→ **TEXT EXCERPT**
The media has decided to run with the puerile Americanism of Super Saturday. I can think of a better nonpareil — the most undesirable and entirely avoidable waste of people’s time and money in Australian political history but admittedly that doesn’t have the same fetching ring to it.

Labor’s Tim Hammond resigned as the member for Perth for family reasons. Fair enough. The other four are enforced, Section 44 by-elections with Labor’s Josh Wilson (Fremantle), Justine Keay (Braddon) and Susan Lamb (Longman) and Rebekha Sharkie (Mayo) formerly from the Nick Xenophon Team and now from the Centre Alliance, all having been found to have rather imperfect understandings of their immediate ancestry.

In Perth and Fremantle, the Liberal Party decided long ago to put up the white flag before a vote was cast. Labor’s return in both WA seats is a no-brainer.

→ **EXERCISES TO COMPLETE**
1. In the by-election commentary, why did Tim Hammond resign as the member for Perth?
2. Carry on the by-election commentary from its last sentence.

→ **COLLECTED MATERIAL**
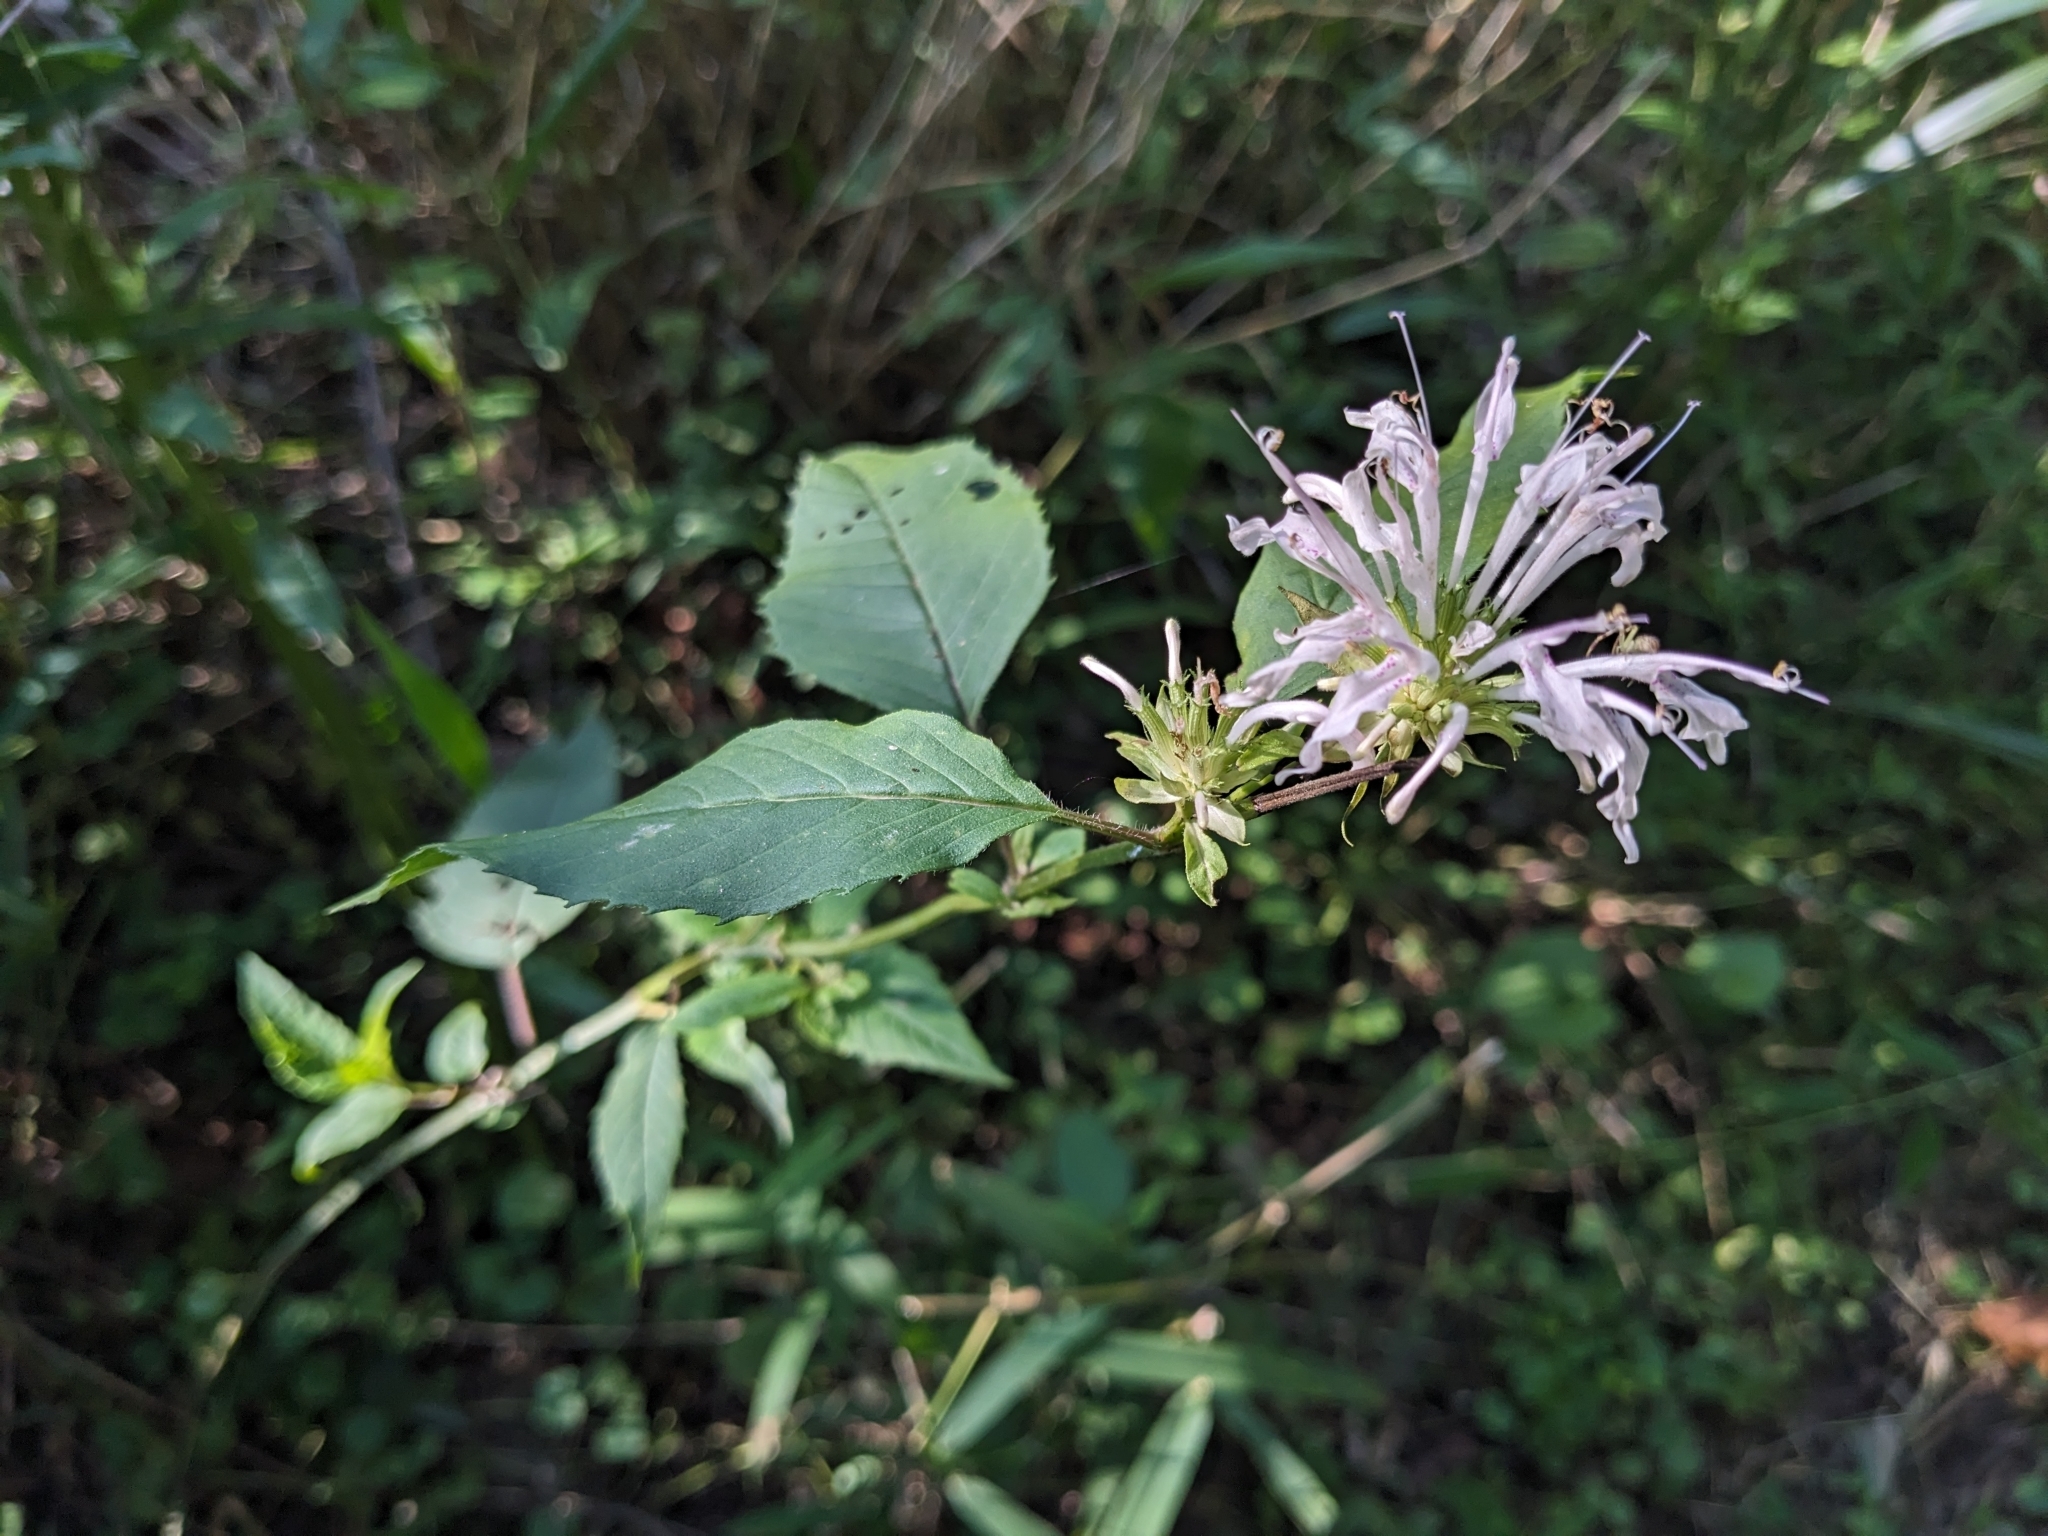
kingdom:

→ **RESPONSES PER TASK**
1. He resigned for family reasons.

2.
The seats of Longman in Queensland and Braddon in Tasmania are where the serious battles are being fought.

Picking the winners is tricky. Local seat polling is always fraught. Sample sizes are invariably small with gaping margins of error. Polling companies can focus on landline users only and be said to be excluding large demographic chunks from their sample size. Or they can use both landlines and mobile phones and not be quite sure the people they are polling actually live in the electorates up for grabs. Individual seat polling is not a solid basis for predicting winners and losers.

Less scientific but arguably a stronger guide to the results are the betting markets.

In Mayo, Sharkie is short odds-on to defeat the Liberal candidate, Georgina Downer, who is a long way back in the second line of betting at 11/2.

A glance at the betting guide in Braddon today shows Labor has moved in to become the tepid favourite, paying $1.50 with the Coalition at $2.40, with both being a tick under even money a week ago.

In Longman, the market has been all over the shop in the past month but as of today the LNP’s Trevor Ruthenberg leads the Labor’s Lamb $1.65 to $2.20.

The reliability of betting markets is similarly problematic. In what I imagine are fairly small betting pools, odds can be skewed with as little as a couple of hundred down on one candidate or another.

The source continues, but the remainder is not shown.